### WHAT YOU HAVE TO DO
Would you output the entries below only from the line containing "right shoulder: (52, 255)" through the line containing "right eye: (176, 61)", exactly as they stand and with both ends included?
-=-=-
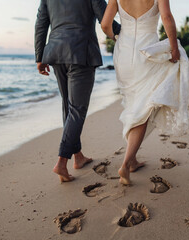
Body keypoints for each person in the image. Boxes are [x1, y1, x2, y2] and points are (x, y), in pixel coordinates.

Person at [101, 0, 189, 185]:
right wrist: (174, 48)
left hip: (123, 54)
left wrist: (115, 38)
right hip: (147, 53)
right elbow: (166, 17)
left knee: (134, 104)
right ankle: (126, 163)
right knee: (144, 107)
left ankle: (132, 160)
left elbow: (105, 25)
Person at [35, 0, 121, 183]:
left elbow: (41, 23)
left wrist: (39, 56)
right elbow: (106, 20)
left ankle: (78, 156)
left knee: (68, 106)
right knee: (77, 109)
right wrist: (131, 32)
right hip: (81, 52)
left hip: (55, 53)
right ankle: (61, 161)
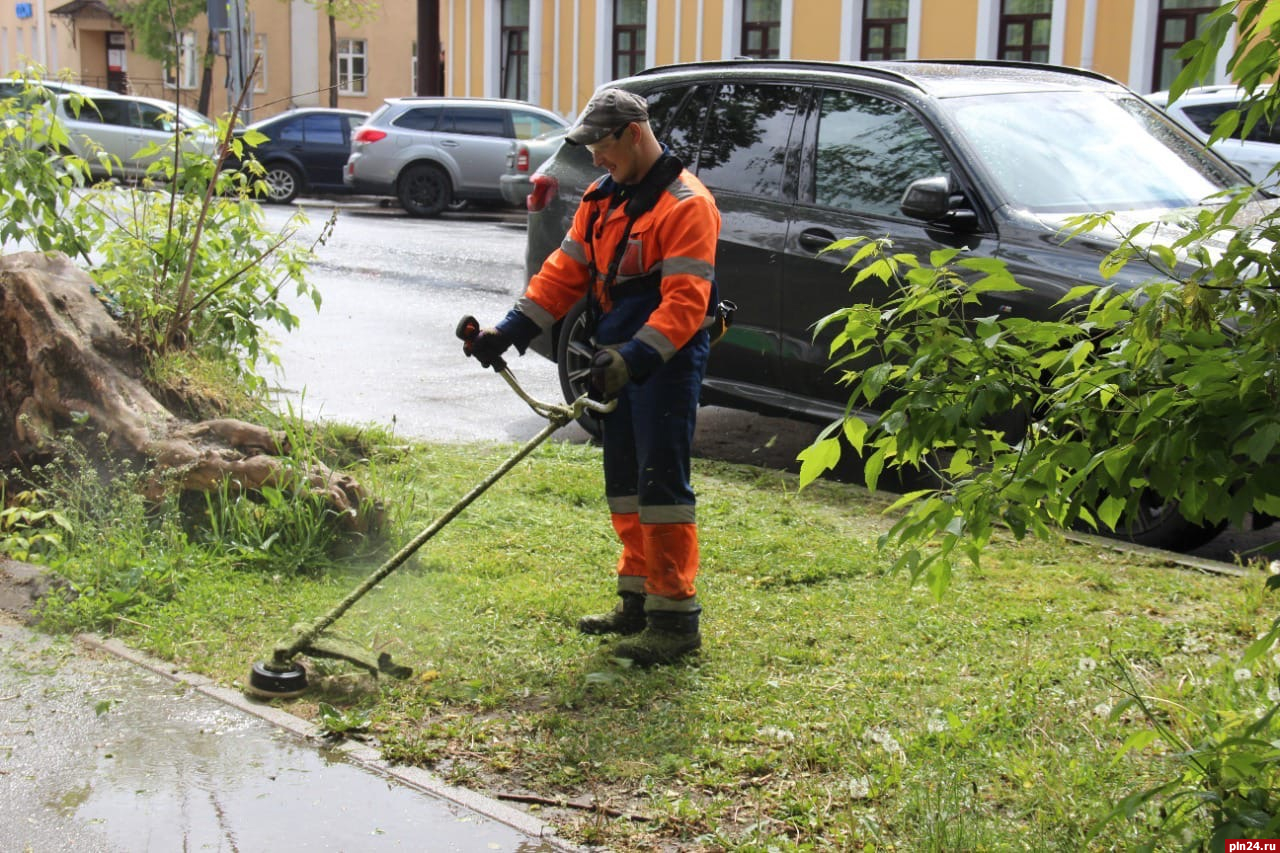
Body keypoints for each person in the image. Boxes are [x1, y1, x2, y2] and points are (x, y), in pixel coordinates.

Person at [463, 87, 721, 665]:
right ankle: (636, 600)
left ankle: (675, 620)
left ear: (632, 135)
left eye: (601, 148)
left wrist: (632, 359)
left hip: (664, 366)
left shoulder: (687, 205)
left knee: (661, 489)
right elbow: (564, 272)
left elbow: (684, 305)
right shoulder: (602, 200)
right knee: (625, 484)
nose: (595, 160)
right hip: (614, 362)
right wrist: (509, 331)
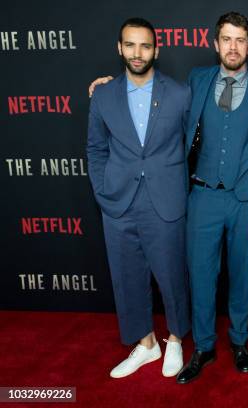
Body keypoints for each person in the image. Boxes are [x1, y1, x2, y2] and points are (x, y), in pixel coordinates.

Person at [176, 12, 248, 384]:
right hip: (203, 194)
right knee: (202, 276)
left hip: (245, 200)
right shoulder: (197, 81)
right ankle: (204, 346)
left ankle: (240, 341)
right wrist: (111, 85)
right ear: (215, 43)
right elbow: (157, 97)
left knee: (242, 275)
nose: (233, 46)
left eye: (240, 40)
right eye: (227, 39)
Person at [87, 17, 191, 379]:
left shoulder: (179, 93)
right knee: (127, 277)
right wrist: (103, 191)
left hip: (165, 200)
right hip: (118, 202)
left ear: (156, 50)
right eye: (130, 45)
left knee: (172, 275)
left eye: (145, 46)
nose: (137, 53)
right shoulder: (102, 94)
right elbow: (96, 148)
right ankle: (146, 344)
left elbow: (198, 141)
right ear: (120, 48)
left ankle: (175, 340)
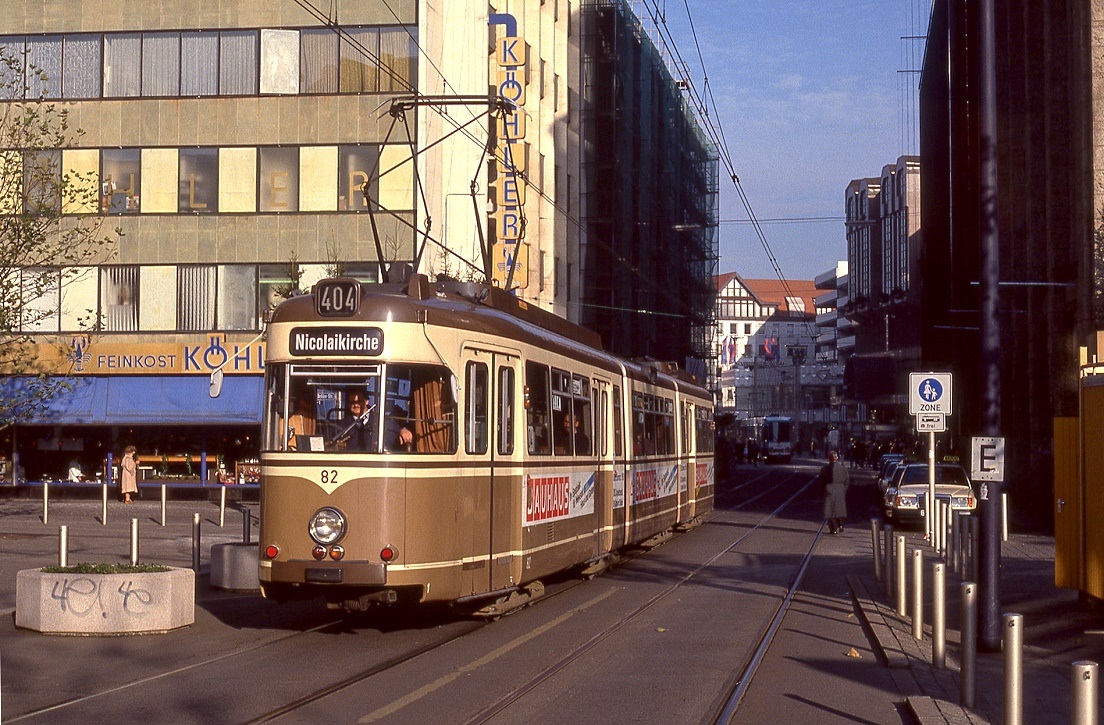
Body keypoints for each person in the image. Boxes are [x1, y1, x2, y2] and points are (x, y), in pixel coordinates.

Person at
-=-=-
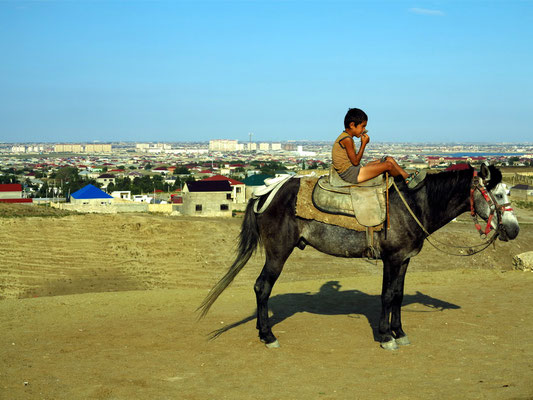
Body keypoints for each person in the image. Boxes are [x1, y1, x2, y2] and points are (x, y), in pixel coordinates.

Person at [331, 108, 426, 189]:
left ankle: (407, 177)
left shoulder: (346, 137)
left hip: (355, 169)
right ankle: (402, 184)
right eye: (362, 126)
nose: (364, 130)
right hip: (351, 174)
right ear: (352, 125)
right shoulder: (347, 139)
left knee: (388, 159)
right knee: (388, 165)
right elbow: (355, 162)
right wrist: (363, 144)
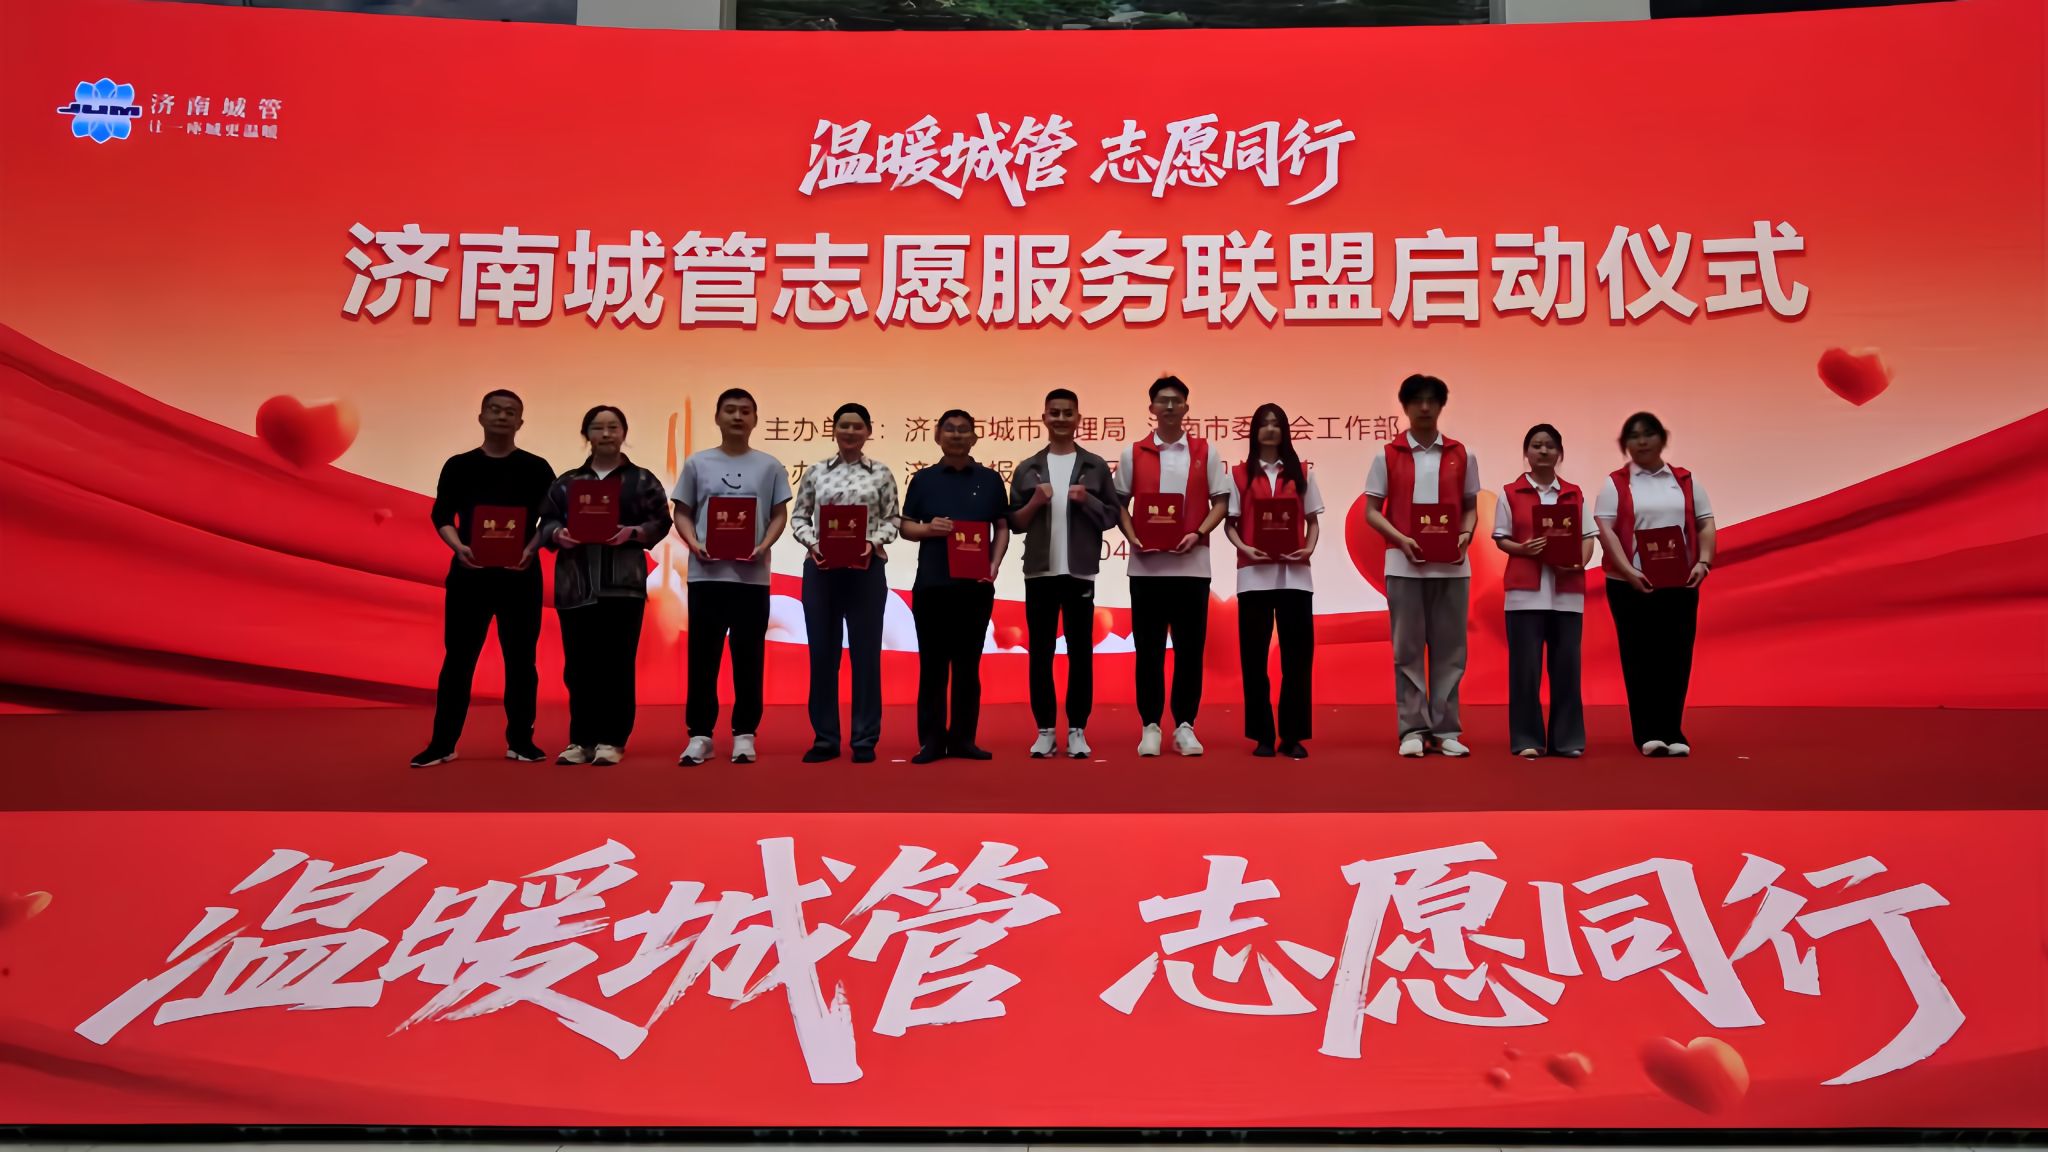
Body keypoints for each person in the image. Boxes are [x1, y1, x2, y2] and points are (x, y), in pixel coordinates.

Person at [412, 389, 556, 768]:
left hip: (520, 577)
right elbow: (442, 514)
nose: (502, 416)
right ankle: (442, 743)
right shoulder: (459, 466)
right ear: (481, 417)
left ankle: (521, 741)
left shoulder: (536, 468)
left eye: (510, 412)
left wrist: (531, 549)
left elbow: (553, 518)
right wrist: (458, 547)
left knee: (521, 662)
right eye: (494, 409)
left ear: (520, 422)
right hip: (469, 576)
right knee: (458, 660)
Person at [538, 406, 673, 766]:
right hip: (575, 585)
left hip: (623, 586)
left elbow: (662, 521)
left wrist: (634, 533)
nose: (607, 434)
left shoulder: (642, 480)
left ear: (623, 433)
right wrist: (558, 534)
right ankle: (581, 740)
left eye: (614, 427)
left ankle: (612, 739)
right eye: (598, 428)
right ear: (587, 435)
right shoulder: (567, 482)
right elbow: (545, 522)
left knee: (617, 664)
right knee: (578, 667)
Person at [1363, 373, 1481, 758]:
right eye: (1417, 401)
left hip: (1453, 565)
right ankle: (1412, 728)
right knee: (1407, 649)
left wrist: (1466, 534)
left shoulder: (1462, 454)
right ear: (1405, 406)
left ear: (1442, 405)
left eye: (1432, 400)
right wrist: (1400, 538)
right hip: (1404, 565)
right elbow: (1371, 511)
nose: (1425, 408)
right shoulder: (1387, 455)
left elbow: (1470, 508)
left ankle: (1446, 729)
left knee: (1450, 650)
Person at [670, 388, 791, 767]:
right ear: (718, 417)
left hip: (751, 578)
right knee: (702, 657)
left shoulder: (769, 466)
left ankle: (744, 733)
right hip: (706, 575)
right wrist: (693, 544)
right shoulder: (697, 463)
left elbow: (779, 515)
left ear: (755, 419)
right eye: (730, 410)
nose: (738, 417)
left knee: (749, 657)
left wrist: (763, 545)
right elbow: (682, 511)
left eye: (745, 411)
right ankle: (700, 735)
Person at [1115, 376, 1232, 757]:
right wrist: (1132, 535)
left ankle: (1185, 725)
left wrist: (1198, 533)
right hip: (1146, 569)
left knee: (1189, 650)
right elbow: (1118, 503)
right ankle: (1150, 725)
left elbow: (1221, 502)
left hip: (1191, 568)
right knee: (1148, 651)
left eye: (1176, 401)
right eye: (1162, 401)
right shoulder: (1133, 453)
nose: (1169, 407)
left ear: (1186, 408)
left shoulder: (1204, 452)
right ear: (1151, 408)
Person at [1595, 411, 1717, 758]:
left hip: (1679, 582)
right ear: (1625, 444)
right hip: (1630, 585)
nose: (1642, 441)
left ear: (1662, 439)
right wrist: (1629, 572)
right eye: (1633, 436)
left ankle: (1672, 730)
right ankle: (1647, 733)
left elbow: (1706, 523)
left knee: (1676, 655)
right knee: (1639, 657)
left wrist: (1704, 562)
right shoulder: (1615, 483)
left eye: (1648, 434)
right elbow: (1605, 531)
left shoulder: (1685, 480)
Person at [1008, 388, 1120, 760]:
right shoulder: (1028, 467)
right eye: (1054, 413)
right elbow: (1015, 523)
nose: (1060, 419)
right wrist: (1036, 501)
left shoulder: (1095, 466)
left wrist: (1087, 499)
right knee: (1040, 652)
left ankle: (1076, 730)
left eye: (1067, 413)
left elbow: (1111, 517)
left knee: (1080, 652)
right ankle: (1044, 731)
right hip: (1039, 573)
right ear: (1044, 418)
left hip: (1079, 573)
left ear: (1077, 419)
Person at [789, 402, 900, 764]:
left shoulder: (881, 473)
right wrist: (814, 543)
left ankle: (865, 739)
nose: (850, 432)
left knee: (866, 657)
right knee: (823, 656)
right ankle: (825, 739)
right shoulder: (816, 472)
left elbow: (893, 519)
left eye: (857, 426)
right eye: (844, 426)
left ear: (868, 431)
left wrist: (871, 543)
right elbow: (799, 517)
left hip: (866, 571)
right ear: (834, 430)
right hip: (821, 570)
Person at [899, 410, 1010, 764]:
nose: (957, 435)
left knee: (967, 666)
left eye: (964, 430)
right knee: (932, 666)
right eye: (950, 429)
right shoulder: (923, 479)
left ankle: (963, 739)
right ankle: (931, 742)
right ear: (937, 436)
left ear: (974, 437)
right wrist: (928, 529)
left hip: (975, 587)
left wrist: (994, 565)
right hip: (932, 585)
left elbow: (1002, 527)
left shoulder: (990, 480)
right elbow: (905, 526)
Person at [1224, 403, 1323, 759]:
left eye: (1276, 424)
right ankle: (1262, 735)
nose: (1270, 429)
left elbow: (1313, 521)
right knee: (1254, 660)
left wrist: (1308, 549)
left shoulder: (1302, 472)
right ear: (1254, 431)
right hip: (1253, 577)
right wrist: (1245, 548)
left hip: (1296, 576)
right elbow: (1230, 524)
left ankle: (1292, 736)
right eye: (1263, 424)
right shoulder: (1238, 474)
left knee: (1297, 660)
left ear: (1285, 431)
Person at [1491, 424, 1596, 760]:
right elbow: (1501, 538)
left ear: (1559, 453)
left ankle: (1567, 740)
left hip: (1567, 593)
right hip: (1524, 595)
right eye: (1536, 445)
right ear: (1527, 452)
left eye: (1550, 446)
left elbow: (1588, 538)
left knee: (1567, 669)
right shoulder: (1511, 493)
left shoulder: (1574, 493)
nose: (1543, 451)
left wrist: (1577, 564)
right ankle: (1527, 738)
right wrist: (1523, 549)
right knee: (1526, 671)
-=-=-
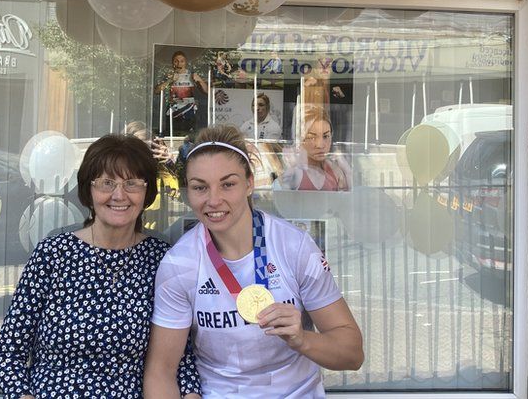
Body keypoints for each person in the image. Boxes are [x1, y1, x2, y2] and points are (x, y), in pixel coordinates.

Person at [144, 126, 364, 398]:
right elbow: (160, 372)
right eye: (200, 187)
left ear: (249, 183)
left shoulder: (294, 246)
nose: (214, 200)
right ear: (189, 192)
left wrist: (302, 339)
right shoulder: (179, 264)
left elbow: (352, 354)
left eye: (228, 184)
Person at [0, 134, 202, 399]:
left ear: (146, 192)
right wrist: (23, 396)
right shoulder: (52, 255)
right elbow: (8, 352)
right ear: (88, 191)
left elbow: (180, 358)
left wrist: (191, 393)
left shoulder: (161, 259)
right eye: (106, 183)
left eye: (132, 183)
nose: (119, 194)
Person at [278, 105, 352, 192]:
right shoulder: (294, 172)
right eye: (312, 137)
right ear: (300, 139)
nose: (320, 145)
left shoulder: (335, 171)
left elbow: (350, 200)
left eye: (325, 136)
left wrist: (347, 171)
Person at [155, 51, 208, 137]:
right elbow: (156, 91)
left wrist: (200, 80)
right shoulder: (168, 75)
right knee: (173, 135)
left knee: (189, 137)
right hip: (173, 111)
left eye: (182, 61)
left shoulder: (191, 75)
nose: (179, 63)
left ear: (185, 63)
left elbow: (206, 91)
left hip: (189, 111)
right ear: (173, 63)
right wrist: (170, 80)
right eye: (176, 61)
-=-=-
### WRITTEN ANSWER
right shoulder: (52, 255)
right elbow: (8, 352)
right ear: (88, 191)
left elbow: (180, 358)
left wrist: (191, 393)
left shoulder: (161, 259)
right eye: (106, 183)
left eye: (132, 183)
nose: (119, 194)
Person at [278, 105, 352, 192]:
right shoulder: (294, 172)
right eye: (312, 137)
right ear: (300, 139)
nose: (320, 145)
left shoulder: (335, 171)
left elbow: (350, 200)
left eye: (325, 136)
left wrist: (347, 171)
Person at [155, 51, 208, 137]:
right elbow: (156, 91)
left wrist: (200, 80)
right shoulder: (168, 75)
right knee: (173, 135)
left knee: (189, 137)
right hip: (173, 111)
left eye: (182, 61)
left shoulder: (191, 75)
nose: (179, 63)
left ear: (185, 63)
left elbow: (206, 91)
left hip: (189, 111)
right ear: (173, 63)
right wrist: (170, 80)
right eye: (176, 61)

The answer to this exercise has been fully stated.